Prep Time 10 minutes
Cook Time 15 minutes
Total Time 25 minutes
Servings: 6 servings

Ingredients
  

  • 1 cup shredded sharp cheddar cheese (or a blend of cheddar and Monterey Jack)
  • 1/2 cup grated Parmesan (finely grated works best)
  • 1/3 cup blanched almond flour (super-fine for the crispiest texture)
  • 1 large egg, lightly beaten
  • 1/2 teaspoon garlic powder
  • 1/2 teaspoon onion powder
  • 1/4 teaspoon smoked paprika (optional for a hint of heat)
  • 1/4 teaspoon kosher salt (adjust to taste)
  • 1/8 teaspoon black pepper
  • Everything bagel seasoning or sesame seeds for topping (optional)
  • Avocado oil spray or olive oil spray for the parchment (optional)

Method
 

  1. Preheat and prep. Set your oven to 375°F (190°C). Line two baking sheets with parchment paper. Lightly mist the parchment with oil spray to help the bites release easily.

◆ **Assignment**:
Answer these questions about the recipe:
1. How many servings does it make?
2. How much grated Parmesan does it call for?
3. What temperature is the oven set to?

◆ **Given data**:
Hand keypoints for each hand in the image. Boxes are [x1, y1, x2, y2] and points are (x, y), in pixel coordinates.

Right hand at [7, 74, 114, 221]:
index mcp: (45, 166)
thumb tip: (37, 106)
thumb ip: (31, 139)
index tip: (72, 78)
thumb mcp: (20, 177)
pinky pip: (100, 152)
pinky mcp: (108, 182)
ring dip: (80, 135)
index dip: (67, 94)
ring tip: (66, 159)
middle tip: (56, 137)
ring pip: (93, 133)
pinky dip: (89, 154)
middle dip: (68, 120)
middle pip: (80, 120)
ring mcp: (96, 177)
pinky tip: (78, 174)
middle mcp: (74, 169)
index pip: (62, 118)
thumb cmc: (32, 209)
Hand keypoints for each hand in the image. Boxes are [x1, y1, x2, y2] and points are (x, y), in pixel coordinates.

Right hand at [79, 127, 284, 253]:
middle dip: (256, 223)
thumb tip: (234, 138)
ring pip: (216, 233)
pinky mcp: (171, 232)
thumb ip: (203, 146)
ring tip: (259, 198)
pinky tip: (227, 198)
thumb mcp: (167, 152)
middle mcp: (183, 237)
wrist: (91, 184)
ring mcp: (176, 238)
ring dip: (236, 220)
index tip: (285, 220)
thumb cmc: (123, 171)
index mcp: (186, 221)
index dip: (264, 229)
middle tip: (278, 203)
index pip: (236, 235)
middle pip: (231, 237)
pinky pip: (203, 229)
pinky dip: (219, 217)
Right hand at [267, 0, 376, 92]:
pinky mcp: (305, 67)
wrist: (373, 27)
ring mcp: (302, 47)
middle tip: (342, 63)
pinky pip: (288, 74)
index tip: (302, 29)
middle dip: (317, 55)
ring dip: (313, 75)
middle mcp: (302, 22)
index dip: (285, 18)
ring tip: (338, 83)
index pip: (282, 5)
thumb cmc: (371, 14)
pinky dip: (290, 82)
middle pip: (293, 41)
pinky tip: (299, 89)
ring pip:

◆ **Written answer**:
1. 6 servings
2. 1/2 cup
3. 375°F (190°C)